Pergunte-lhe, de repente, quem sois? e ele talvez se traia respondendo, eu ou eu.

O mais certo, porém, é que responda, sou eu e mais ninguém, querendo dizer com isso, eu sou um, eu mesmo, o mesmo.

Esta resposta pode ser meia verdade, escamoteação ou mentira por inteiro, dependendo do ponto de vista ou do ponto de fuga e até do horizonte das estrelas. Mas é bom retê-la para posterior confirmação.

Há duplos que partem sozinhos, ímpares, à procura de si mesmos. Navegam mares, ultrapassam terras, viajam ventos. Outros se encontram nas curvas dos meridianos, recompondo elos, ou vagam, errantes e incompletos, pelos paralelos. E há os que são múltiplos, como os heterônimos do poeta, numa só pessoa vários desdobramentos.

Dos duplos, muito se pode falar, mas o que aí está basta. É bom começo, muito mais do que mereço. Exceto que faltou dizer, para melhor desfecho, que os genuínos duplos, seres binários, são do signo de Duplo, no livro dos signos imaginários.

Assim, ao me dar conta, minha nova visitante estava no meu leito. Suas coxas eram lisas e firmes, os seios miúdos, o cabelo cortado rente, o sorriso circunspecto.

Ao chegar nada falou, pois a eloquência havia sido afogada no rio vítreo das palavras e não se devia quebrar a mudez da madrugada.

Com pés róseos na aurora leve subiu ao leito em recatada nudez, como um nauta que entrasse na caravela Glória. Deitou-se junto a mim, discretamente, e iniciamos a circunavegação dos nossos corpos, guiados pelos astrolábios e ao som dos hinos.

Só então percebi, ao lhe tocar o androceu, que era masculino.

 

25

ARDÉSIA

Terrível é o signo de Pandemônio, ser informe, associado ao Diabo e aos ventos ensandecidos. Sua força explode em mil demônios que se desdobram no ar e penetram nos espíritos dos nascidos à meia noite do dia 29 de fevereiro dos anos bissextos.

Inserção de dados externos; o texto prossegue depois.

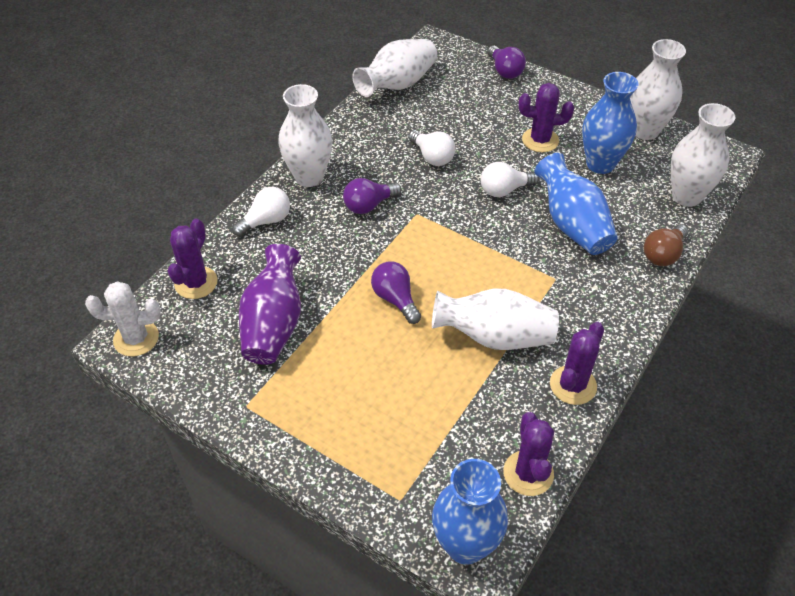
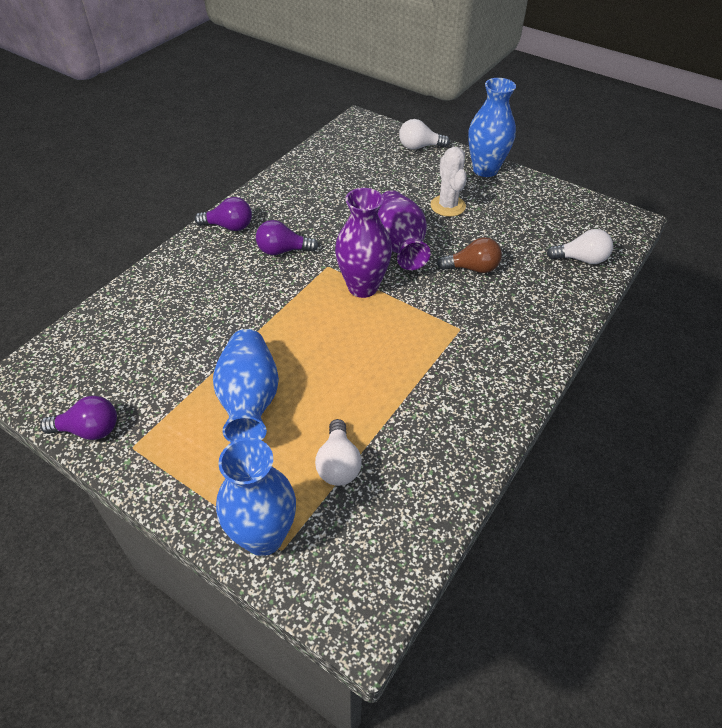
purple cactus: [168,219,218,299] [503,412,554,496] [519,83,574,152] [550,322,604,405] = 4 -> none = 0
purple vase: [239,244,301,365] = 1 -> [335,188,392,298] [378,190,431,270] = 2
white vase: [278,84,332,187] [352,39,437,97] [432,289,559,350] [630,39,686,140] [671,103,735,207] = 5 -> none = 0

As pessoas nascidas nessa rara ocasião pertencem a esse intersigno terrível cuja existência muitos astrólogos negam e cujo aspecto é o de um ser inimaginável, jamais descrito ou reproduzido em arte.

As mulheres regidas por Pandemônio, como Ardésia, as mais fulgurantes da terra, são inacessíveis aos homens porque seu prazer é fruto dos vendavais aos quais oferecem o sexo, as pernas abertas em ângulo livre, uma na direção do nascente, outra do inconsequente.

Quando atingem o clímax conseguem gritar tão alto que sufocam o som das ventanias que as sacodem violentamente. Quando se saciam, o que raramente acontece, seus corpos ficam prostrados, mas o espírito se desprende pelo espaço na busca infatigável de novos tufões.

Assim que Ardésia surgiu na torre, depois de uma dessas peregrinações sem rumo, vinha grandemente aquietada pelas tempestades trágico-marítimas, à cata das quais singrara os oceanos.

Graças às rajadas desses ventos marinheiros, com que se havia defrontado no caminho, adivinhei que eu sobreviveria ao seu trânsito no meu leito.

Mesmo assim, Ardésia trazia dentro de si, como peste a bordo, a insaciabilidade das mulheres pandemônicas.

Deitando-se ao meu lado, ela escancarou-se libertina, o sexo inteiramente violável, não me dando alternativa: invoquei Eólio, inspirei fundo e soprei-lhe na chaga aberta o vento abissal dos meus pulmões.

Que mais poderia fazer?

 

O EXTREMO DO DELÍRIO

Nunca mais revi minhas visitantes, desaparecidas aparições de um zodíaco fantástico – afirmo-o sem tristeza e sem saudade.

Às vezes, entretanto, julgo pressentir, no íntimo da torre da qual sou prisioneiro e onde cabem minha loucura e minha solidão, a aproximação de algumas delas, por meio de vagas impressões que me fazem recordar a gargalhada maliciosa de Octô, a fragrância inebriante de Ismânia, os uivos lupinos de Baldina, o ruflar de asas de Ada e Ana.

Mas são sensações fugazes e imprecisas que não se convertem em delírio, nem chegam a completar um devaneio.

Admito, então: é hora de tocar um réquiem para um sonhador.